SeeSee, it is a wonderful feeling knowing you have completed treatment but still be gentle with yourself. I was told after my final RT that sometimes the SEs can get a little worse in the following 2-3 weeks before they get better. Obviously that isn't the same for everybody but they told me to be prepared for that. That is why they leave a follow up for 6 weeks. I agree with Aine about exercise, although at the moment I don't do a vast amount when I'm not at work but I make up for it spending a 9 hour shift on my feet. I must do at least 20,000 steps a day then!!!!
Rosie, I am sorry that you have had to put up with such a lot during your time on chemo. It must have made a difficult time a hundred times worse. You are such a wonderfully strong person to have come out the other side fighting, as you have done.

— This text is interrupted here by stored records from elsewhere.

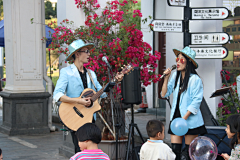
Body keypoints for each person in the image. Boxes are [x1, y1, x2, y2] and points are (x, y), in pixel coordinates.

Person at [53, 39, 123, 153]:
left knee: (91, 150)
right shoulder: (67, 72)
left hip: (89, 117)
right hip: (74, 115)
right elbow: (57, 94)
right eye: (86, 51)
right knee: (79, 149)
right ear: (77, 54)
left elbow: (103, 93)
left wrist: (115, 81)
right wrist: (79, 101)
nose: (89, 54)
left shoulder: (91, 73)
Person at [161, 46, 207, 160]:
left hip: (190, 119)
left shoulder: (195, 79)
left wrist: (184, 118)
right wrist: (166, 78)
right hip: (176, 119)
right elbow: (164, 94)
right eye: (177, 59)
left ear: (188, 62)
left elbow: (196, 101)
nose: (178, 62)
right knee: (175, 151)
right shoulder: (175, 76)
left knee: (188, 153)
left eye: (181, 59)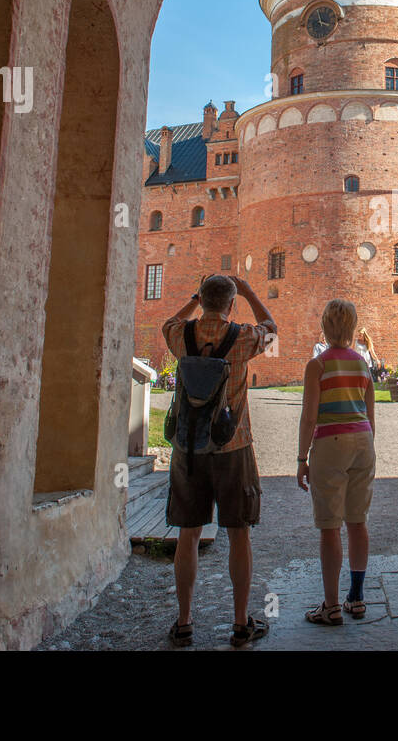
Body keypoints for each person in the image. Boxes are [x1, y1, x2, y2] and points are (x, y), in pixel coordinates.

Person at [162, 274, 277, 648]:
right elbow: (271, 329)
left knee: (188, 533)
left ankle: (183, 622)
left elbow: (169, 323)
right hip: (233, 447)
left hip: (189, 450)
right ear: (230, 304)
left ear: (202, 299)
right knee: (239, 534)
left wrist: (195, 300)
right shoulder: (242, 338)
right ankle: (241, 623)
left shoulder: (182, 336)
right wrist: (250, 292)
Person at [296, 299, 376, 625]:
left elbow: (308, 417)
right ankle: (356, 598)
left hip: (330, 444)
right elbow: (371, 416)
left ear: (324, 327)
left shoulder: (318, 365)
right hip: (363, 442)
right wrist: (368, 447)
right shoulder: (362, 364)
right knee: (357, 522)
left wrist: (302, 458)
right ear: (353, 327)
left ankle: (330, 606)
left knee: (330, 527)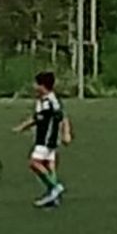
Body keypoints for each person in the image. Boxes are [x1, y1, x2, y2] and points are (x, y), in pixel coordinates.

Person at [12, 71, 69, 207]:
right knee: (50, 166)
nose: (33, 86)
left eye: (35, 84)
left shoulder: (48, 101)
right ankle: (53, 197)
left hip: (46, 138)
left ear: (41, 85)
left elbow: (43, 118)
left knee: (34, 163)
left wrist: (22, 127)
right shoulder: (47, 99)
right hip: (50, 138)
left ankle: (55, 187)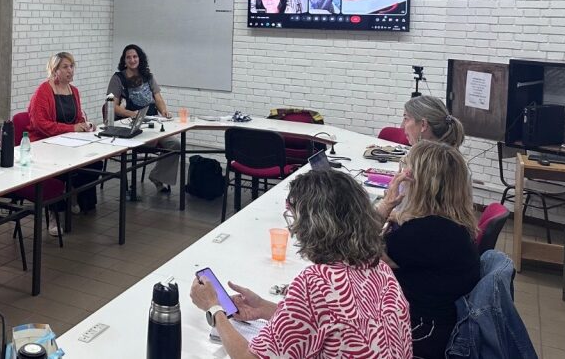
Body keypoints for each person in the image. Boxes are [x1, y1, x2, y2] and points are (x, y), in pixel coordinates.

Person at [190, 170, 411, 358]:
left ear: (311, 224)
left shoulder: (316, 283)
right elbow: (334, 321)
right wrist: (264, 308)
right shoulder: (380, 269)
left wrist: (214, 308)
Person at [379, 141, 481, 359]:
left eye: (405, 170)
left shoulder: (421, 233)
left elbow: (355, 249)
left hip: (422, 331)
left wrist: (387, 204)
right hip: (441, 323)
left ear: (420, 184)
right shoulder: (451, 224)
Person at [28, 52, 101, 212]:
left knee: (96, 163)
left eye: (72, 66)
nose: (70, 71)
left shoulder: (73, 91)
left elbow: (77, 118)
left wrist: (85, 125)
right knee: (59, 169)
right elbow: (40, 124)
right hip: (44, 144)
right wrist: (72, 128)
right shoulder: (44, 91)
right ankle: (55, 213)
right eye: (65, 67)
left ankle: (76, 195)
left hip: (67, 142)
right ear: (55, 71)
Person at [107, 45, 179, 193]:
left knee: (175, 145)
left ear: (140, 58)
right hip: (131, 125)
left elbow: (158, 98)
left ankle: (157, 176)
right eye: (128, 57)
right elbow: (113, 106)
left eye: (135, 56)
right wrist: (132, 114)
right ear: (124, 60)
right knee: (150, 142)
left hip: (153, 123)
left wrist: (164, 111)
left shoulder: (148, 76)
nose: (132, 60)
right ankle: (129, 188)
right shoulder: (118, 79)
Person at [401, 95, 465, 147]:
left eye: (406, 118)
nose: (402, 126)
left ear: (423, 125)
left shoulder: (424, 162)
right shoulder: (447, 156)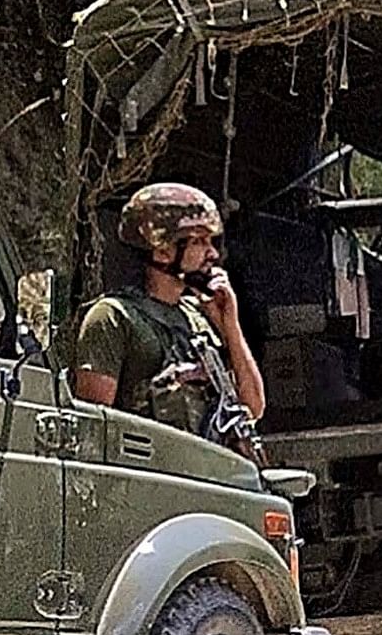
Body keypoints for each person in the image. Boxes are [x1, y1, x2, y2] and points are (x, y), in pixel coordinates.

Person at [70, 182, 268, 457]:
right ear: (162, 251)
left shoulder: (199, 317)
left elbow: (252, 408)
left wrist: (229, 326)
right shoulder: (113, 317)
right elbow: (93, 429)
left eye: (211, 241)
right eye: (198, 241)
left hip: (209, 474)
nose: (212, 254)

Dawn, I am sorry that your return to work has been so botched. I hope that it is all sorted by the time you come off holiday and that you enjoy the extra time off. I completely understand you wanting "normal" back as soon as possible, I am the same, but sometimes these hiccups work out for the best. I used my extra time off as a period of reflection and picking up some of the dropped threads from my non-working life before plunging into work again.
Onwards and upwards, ladies, we have come this far, we can do it!! I am enjoying having eyebrows again - they grew back quite quickly and it was a lovely feeling going to have them threaded once more. In fact I think they need doing again! My hair is also growing back well - I look rather like Sinead O'Connor at the moment. I used to be strawberry blonde but it is coming through a mixture of dark and white. Maybe I'll end up looking like Cruella De Vil??? Sadly the leg hair is also growing. I could have enjoyed never having to shave my legs ever again but it appears not.